- Conservation status: Critically Endangered (IUCN 3.1)

Scientific classification
- Kingdom: Plantae
- Clade: Tracheophytes
- Clade: Angiosperms
- Clade: Magnoliids
- Order: Laurales
- Family: Lauraceae
- Genus: Cryptocarya
- Species: C. elliptifolia
- Binomial name: Cryptocarya elliptifolia Merr.

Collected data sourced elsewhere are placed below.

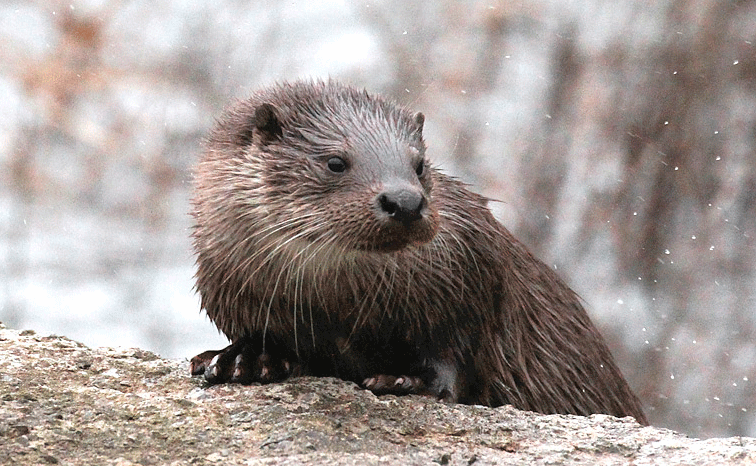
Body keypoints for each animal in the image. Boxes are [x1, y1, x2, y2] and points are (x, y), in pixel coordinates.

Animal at [189, 81, 648, 426]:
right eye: (335, 162)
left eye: (420, 165)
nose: (405, 202)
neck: (343, 306)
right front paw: (245, 358)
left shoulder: (470, 279)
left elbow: (454, 354)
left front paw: (407, 380)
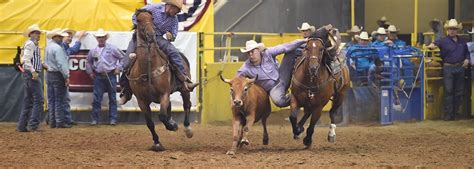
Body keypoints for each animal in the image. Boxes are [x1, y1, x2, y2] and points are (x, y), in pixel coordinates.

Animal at [129, 8, 193, 151]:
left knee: (186, 105)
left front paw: (172, 126)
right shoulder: (141, 101)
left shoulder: (164, 94)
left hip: (184, 89)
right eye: (139, 20)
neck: (148, 68)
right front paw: (157, 143)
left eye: (152, 19)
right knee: (170, 107)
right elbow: (150, 123)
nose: (151, 35)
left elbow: (162, 115)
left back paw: (187, 129)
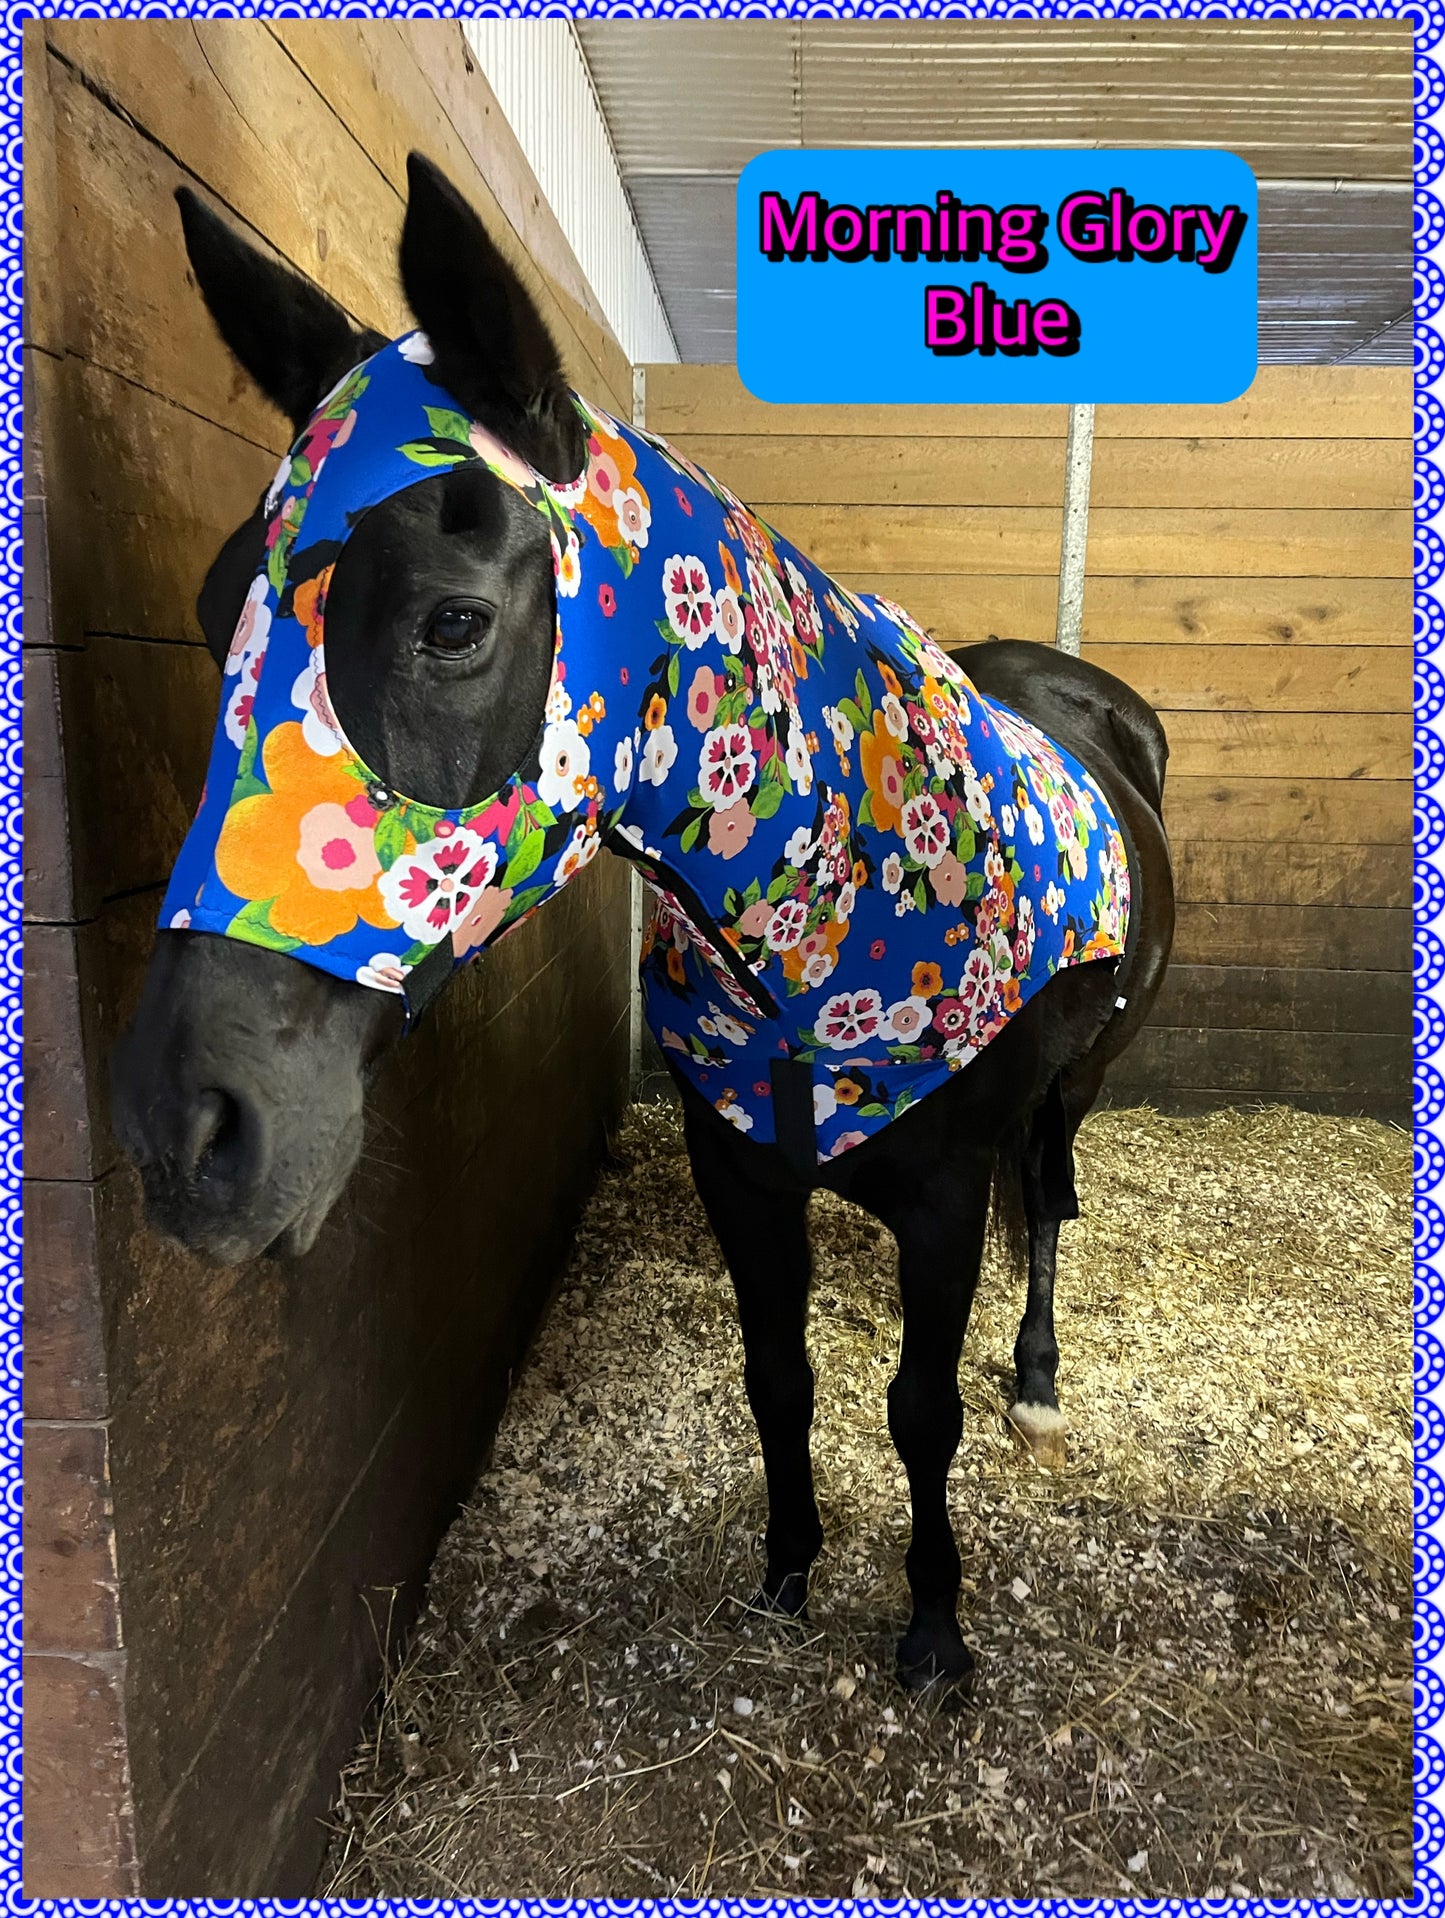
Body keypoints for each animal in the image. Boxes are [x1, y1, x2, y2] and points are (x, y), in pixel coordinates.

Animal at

= Cryptocarya elliptifolia =

- Genus: Cryptocarya
- Species: elliptifolia
- Authority: Merr.
- Conservation status: CR

Species of tree from the Philippines and Taiwan

Cryptocarya elliptifolia is a species of small evergreen tree in the family Lauraceae. It is native to the Philippines and Orchid Island in Taiwan. It is classified as Critically Endangered by the IUCN Red List of Threatened Species.

==Taxonomy==
Cryptocarya elliptifolia was first described by the American botanist Elmer Drew Merrill in 1919. The type specimen was collected from forests along small streams in San Andres, Catanduanes (previously known as 'Calolbong'). The specific epithet is Latin for "elliptical leaves". It is a member of the genus Cryptocarya in the laurel family Lauraceae.

==Distribution==
Cryptocarya elliptifolia is native to the Philippines and Orchid Island in Taiwan. Its populations are severely fragmented due to urbanization.

==Description==
Cryptocarya elliptifolia is a small tree, growing only to around 6 m tall. The leaves are large, around 15 to 20 cm long and 7 to 9 cm, ovate to elliptic in shape (hence the name), and tapering to a sharp point (acuminate). They are olive green in color and very smooth. The bark is also smooth and brown to olive green in color. The flowers and fruits are borne on panicles around 7 cm long. The fruits, which are around 1.5 cm in diameter, are round, black when dry, faintly ridged lengthwise and smooth.